In this subsection, the importance of each component is tested and the results are shown in Table 7. Here we can see that the proposed sparse neighbor coding performs better than LLC method by 3.03 %, 2.99 %, 1.42 % and 0.5 % improvements separately. Besides, by using the discriminative feature selection and visual word selection strategies, the performance are boosted comparing with that of the basic sparse neighbor coding method. Therefore, it is evident that these two modules are effective and lead to better sparse code. And the best results are obtained by combining these three modules.

Table 7 Classification performance by combining different component

6 Conclusion and future work

The neighbor information in the feature space is of great importance for image representation. To explore the neighbor information, we have presented a sparse neighbor coding method. We have developed two modules, which are used to keep the discriminative feature in each class and eliminate the non-informative visual words, to boost the discrimination of the resulted sparse code.

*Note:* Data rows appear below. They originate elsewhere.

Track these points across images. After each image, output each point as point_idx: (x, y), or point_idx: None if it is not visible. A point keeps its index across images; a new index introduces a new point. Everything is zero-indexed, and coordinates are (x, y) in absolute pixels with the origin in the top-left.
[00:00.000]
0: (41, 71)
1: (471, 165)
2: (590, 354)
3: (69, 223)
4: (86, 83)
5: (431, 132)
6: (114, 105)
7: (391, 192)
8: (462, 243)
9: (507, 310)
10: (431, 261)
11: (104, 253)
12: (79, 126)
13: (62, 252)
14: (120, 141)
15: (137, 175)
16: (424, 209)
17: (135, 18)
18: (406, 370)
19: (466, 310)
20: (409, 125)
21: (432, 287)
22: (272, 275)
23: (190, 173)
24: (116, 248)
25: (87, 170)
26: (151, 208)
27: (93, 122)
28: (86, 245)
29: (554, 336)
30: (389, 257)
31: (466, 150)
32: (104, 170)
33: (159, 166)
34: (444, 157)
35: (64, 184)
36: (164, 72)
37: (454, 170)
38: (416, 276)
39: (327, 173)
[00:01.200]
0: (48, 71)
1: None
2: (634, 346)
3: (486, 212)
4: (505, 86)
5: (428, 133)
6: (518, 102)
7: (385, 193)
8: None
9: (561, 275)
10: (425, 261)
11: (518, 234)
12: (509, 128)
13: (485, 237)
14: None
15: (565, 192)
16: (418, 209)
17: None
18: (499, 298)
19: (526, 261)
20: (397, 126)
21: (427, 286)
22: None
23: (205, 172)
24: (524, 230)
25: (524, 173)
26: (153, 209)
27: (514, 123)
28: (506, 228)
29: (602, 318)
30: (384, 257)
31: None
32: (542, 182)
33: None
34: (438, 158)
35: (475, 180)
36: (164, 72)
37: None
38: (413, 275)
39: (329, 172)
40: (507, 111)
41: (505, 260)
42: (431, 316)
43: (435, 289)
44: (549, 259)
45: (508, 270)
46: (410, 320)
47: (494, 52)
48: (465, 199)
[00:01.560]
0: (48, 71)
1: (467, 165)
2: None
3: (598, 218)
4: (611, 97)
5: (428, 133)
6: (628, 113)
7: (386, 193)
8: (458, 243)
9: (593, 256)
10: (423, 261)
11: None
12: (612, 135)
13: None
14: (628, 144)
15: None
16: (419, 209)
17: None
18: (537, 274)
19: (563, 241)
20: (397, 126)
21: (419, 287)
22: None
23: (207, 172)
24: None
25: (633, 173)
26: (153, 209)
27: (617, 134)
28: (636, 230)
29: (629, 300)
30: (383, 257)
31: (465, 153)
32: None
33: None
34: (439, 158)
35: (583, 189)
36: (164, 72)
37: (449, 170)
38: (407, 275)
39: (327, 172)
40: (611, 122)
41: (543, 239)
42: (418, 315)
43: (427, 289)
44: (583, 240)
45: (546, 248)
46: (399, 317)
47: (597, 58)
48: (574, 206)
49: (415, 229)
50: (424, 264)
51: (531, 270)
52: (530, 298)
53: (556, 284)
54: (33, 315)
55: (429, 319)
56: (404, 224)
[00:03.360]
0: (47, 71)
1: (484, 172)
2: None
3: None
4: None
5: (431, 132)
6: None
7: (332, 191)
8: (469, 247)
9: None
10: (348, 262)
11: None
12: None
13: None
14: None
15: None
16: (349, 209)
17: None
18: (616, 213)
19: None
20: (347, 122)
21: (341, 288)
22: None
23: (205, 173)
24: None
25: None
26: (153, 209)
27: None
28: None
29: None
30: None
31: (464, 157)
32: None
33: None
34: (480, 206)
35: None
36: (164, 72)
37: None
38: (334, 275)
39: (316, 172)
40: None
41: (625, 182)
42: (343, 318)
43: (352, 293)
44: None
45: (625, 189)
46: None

Based on the observation that feature vectors from a certain class should be better represented by basis vectors in the sub-space of that class, we have selected the dominant basis vectors for each class. We have also demonstrated that by combining the frequency distribution of the similar features over the basis vectors, the relationship between local features can be retained during sparse coding. The experiments on four databases have validated the effectiveness of our method.

In the future work, we will explore more relational information between the features to be encoded. Furthermore, we will investigate the manifold structural information, which has proved to be an effective approach to characterizing the structure of descriptors.